* WHAT TO DO
Return the text of every one of the records below line for line, keeping each character and line break unchanged.
^^^^^^^^^^^^^^^^
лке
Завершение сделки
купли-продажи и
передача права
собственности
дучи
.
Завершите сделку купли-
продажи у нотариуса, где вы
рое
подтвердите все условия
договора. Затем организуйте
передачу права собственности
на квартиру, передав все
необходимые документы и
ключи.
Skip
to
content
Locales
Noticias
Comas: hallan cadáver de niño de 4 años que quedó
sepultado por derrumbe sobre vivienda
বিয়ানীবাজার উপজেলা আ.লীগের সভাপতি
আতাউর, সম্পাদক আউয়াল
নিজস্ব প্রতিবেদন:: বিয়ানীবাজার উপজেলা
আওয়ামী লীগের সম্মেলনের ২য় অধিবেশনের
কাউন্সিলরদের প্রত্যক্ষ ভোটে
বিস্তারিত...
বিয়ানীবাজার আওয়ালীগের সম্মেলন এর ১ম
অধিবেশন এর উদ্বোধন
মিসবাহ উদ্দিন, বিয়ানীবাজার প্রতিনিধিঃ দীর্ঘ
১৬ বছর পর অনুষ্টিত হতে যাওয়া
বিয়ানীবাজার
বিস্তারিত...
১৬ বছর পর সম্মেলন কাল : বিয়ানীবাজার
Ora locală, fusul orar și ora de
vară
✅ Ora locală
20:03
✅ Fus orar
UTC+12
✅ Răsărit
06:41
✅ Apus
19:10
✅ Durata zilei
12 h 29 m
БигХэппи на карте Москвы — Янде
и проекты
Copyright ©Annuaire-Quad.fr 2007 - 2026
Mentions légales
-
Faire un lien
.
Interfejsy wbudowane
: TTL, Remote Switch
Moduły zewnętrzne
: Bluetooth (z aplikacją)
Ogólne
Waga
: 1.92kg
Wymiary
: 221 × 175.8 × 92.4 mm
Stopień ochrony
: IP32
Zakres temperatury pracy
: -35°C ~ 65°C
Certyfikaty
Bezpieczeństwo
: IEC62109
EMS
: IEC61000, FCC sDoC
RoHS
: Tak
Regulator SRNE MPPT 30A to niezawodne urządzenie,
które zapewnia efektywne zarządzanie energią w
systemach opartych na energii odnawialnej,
^^^^^^^^^^^^^^^^
* OUTPUT
лке
Завершение сделки
купли-продажи и
передача права
собственности
дучи
.
Завершите сделку купли-
продажи у нотариуса, где вы
рое
подтвердите все условия
договора. Затем организуйте
передачу права собственности
на квартиру, передав все
необходимые документы и
ключи.
Skip
to
content
Locales
Noticias
Comas: hallan cadáver de niño de 4 años que quedó
sepultado por derrumbe sobre vivienda
বিয়ানীবাজার উপজেলা আ.লীগের সভাপতি
আতাউর, সম্পাদক আউয়াল
নিজস্ব প্রতিবেদন:: বিয়ানীবাজার উপজেলা
আওয়ামী লীগের সম্মেলনের ২য় অধিবেশনের
কাউন্সিলরদের প্রত্যক্ষ ভোটে
বিস্তারিত...
বিয়ানীবাজার আওয়ালীগের সম্মেলন এর ১ম
অধিবেশন এর উদ্বোধন
মিসবাহ উদ্দিন, বিয়ানীবাজার প্রতিনিধিঃ দীর্ঘ
১৬ বছর পর অনুষ্টিত হতে যাওয়া
বিয়ানীবাজার
বিস্তারিত...
১৬ বছর পর সম্মেলন কাল : বিয়ানীবাজার
Ora locală, fusul orar și ora de
vară
✅ Ora locală
20:03
✅ Fus orar
UTC+12
✅ Răsărit
06:41
✅ Apus
19:10
✅ Durata zilei
12 h 29 m
БигХэппи на карте Москвы — Янде
и проекты
Copyright ©Annuaire-Quad.fr 2007 - 2026
Mentions légales
-
Faire un lien
.
Interfejsy wbudowane
: TTL, Remote Switch
Moduły zewnętrzne
: Bluetooth (z aplikacją)
Ogólne
Waga
: 1.92kg
Wymiary
: 221 × 175.8 × 92.4 mm
Stopień ochrony
: IP32
Zakres temperatury pracy
: -35°C ~ 65°C
Certyfikaty
Bezpieczeństwo
: IEC62109
EMS
: IEC61000, FCC sDoC
RoHS
: Tak
Regulator SRNE MPPT 30A to niezawodne urządzenie,
które zapewnia efektywne zarządzanie energią w
systemach opartych na energii odnawialnej,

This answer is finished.